Tak seperti dua buku yang sudah
saya review sebelumnya, justru di novel BURLIAN ini, mata saya berembun sejak prolog
hingga akhir epilog. Banyak kisah beraroma bawang bertaburan di dalamnya. Mulai
dari kematian seorang anak yang semula tak pernah dianggap ada, bahkan menjadi
korban bullying. Tapi justru menjadi calon pahlawan desa saat akan bertanding
bola di tingkat kecamatan. Namun semua harapan berakhir tragis, hanya karena
dia melakukan sebuah perbuatan terpuji, menolong Burlian pada waktu dan tempat
yang salah (hal. 67)
“Saat semua terasa berat untuk
dilalui, waktu menjadi obat paling mujarab. Sang waktu tidak pernah tua,
berhenti atau berubah. Nooit verloren… tidak pernah kalah dari apapun!” Demikian nasihat Wak Yati, kakak tertua Bapak yang pernah mengecap
bangku sekolah Belanda, meski tidak lulus, kala Burlian menanyakan banyak hal
yang tak dimengertinya. (hal. 69).
Mata pembaca akan kembali
berembun, sewaktu sampai di bab betapa seorang ibu rela melakukan pengorbanan
apapun, demi keselamatan anaknya. “Jangan pernah membenci Mamak kau, Burlian…
jangan pernah! Karenajika kau tahu sedikit saja apa yang telah ia lakukan demi
anak-anaknya, maka yang kau tahu itu sejatinya, bahkan belum sepersepuluh dari
pengorbanan, rasa cinta, serta rasa sayangnya kepada kalian.” (hal. 211).
Ah, Bapak memang selalu bijak,
walau SD-pun tak tamat, namun berbagai pengalaman hidup telah menempa Bapak
menjadi seorang yang arif bijaksana. Di saat Burlian ngambek karena Mamak tidak
menepati janji untuk membelikan sepeda jika dia mampu mengkhatamkan Al Qur’an
dibawah bimbingan Nek Kiba, Bapak mampu mengubahnya menjadi momen yang demikian
melankolis.
Burlian, si anak spesial yang
kenakalannyapun sebenarnya tak jauh berbeda dari anak seumurannya.

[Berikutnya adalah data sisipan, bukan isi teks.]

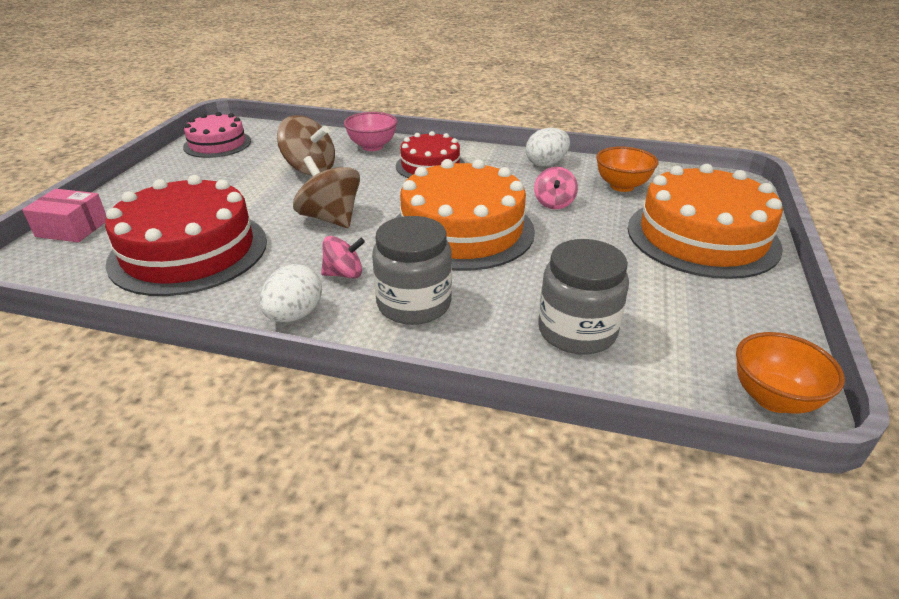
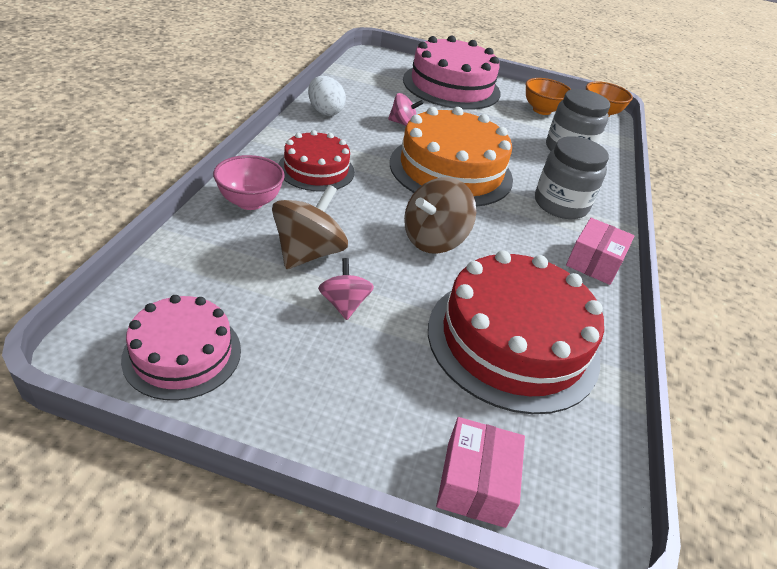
camera: 95 degrees left, 5 degrees up
(294, 315) = (594, 262): white egg -> pink box
(344, 274) = (530, 235): pink spinning top -> pink spinning top (344, 304)
(622, 186) = (375, 92): orange bowl -> orange bowl (542, 110)
(702, 237) = (451, 86): orange cake -> pink cake

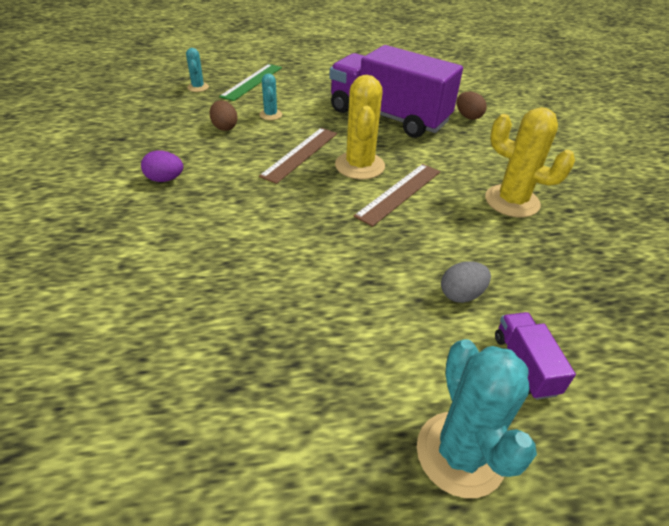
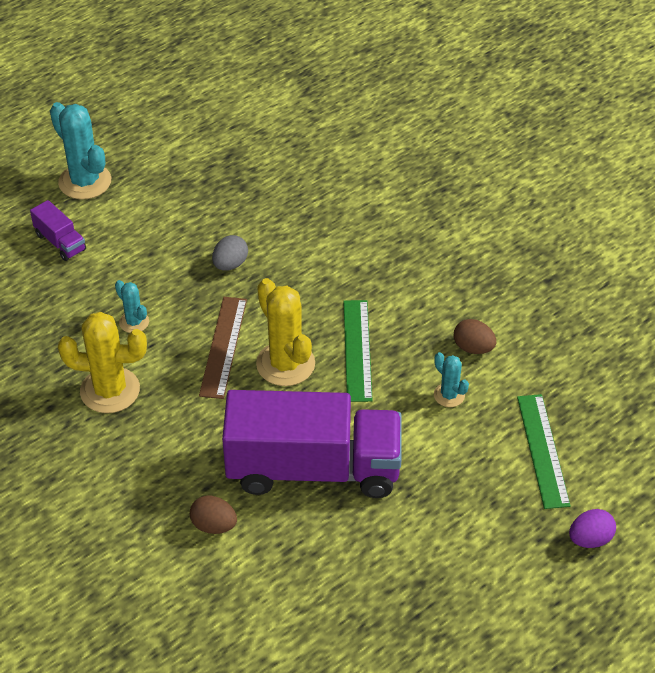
camera: 150 degrees right, 5 degrees up
(165, 179) = (443, 258): purple egg -> purple egg (590, 539)
(198, 87) = (589, 400): turquoise cactus -> turquoise cactus (134, 322)
(300, 154) = (357, 350): brown ruler -> green ruler
(461, 294) = (120, 271): grey egg -> grey egg (230, 264)

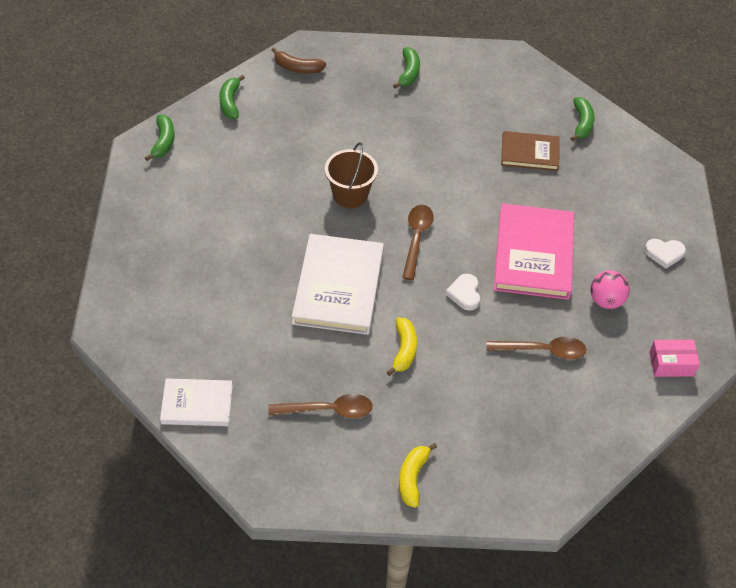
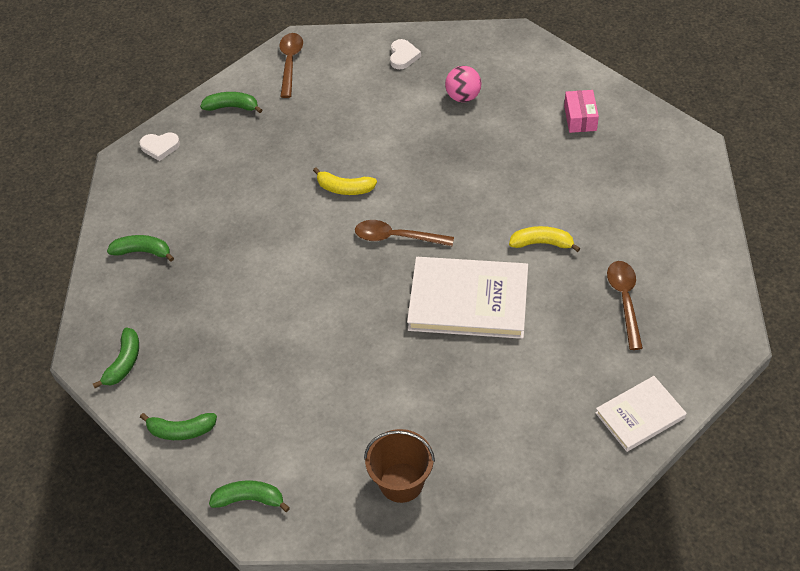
camera: 85 degrees left, 0 degrees up
(197, 404) = (640, 415): white book -> white book turned 60 degrees clockwise
(297, 68) = (124, 363): brown banana -> green banana
(350, 195) = (336, 298): brown bucket -> brown bucket (401, 482)
(412, 478) = (686, 232): yellow banana -> yellow banana (344, 188)
(464, 294) = (466, 198): white heart -> white heart (160, 147)
(529, 153) = (274, 148): brown book -> none
(533, 254) = (411, 146): pink book -> none
(542, 350) = (527, 141): brown spoon -> brown spoon (290, 63)
(671, 364) = (528, 58): pink box -> pink box (580, 118)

Mulai dari
rasa ingin tahu terhadap proses eksplorasi geologis penyelidikan kemungkinan
adanya kandungan minyak bumi di hutan dekat kampung (hal. 14), berkelahi karena
membela teman yang dibully (hal. 48), mencuri dan nekad memasang taruhan SDSB, walau
tebakannya tepat namun kupon terlanjur dirobek Emak (hal 115), menjadi salah
seorang relawan pembangunan jalan di desa tetangga dalam program ABRI Masuk
Desa (hal. 279), memenangkan lomba balap lari dengan cara curang (hal.310), hingga
secara tak sengaja menangkap residivis buron bajing loncat yang kabur dari
penjara kota (hal 330).
Di antara begitu banyaknya kisah
heroik yang diceritakan dalam novel ini, kisah paling fenomenal adalah persahabatannya
dengan Tuan Nakamura, sang pimpinan projek pembuatan jalan propinsi yang
melintasi desa mereka. Tuan Nakamura pula yang mampu merubah nasib Burlian,
dari seorang anak desa isengan, jahil dan sukar diberi nasehat, menjadi seorang
pemuda spesial, yang mampu melanjutkan pendidikan ke ibukota, bahkan berkunjung
ke Jepang, negara kediaman Tuan Nakamura yang baik hati itu (hal 179).
Sang Penulis (Tere Liye),
berusaha menghadirkan dialog Tuan Nakamura dalam logat orang Jepang, yang tak
mampu mengucapkan huruf l. Sehingga setiap kata yang mengandung huruf l, akan
digantikan dengan huruf r. Sayangnya, terdapat beberapa kata yang sepertinya
terlewatkan, saat editor melakukan koreksi ejaan, sehingga tetap bertuliskan huruf
l.
***
“Sejatinya, setiap kali ada
seseorang yang akan pergi… maka sejatinya yang pergi sama sekali tidak perlu
dicemaskan. Dia akan menemukan tempat-tempat baru. Berkenalan dengan
orang-orang baru. Melihat banyak hal. Belajar banyak hal. Dia akan menemukan
petualangan di luar sana. Sementara yang ditinggalkan… nah itu baru perlu dicemaskan.” Pesan yang sama, yang Bapak sampaikan pada Eliana, kala pertama
kali meninggalkan desa untuk menimba ilmu di ibukota kabupaten. Pesan itu
sepertinya akan selalu digaungkan setiap melepaskan salah seorang anak yang menimba
ilmu ke tempat lebih jauh. Emak yang semula terlihat tegar kala Eliana pamit ke
melanjutkan sekolah dulu, kali ini tak mampu membendung kesedihan hatinya (hal.
332).
***
Demikianlah review anak Mamak
yang ketiga. Si Anak Spesial yang memiliki berjuta pengalamanan indah di masa
kecilnya dan kelak mampu mengarungi dunia, sesuai prediksi para tetua desa.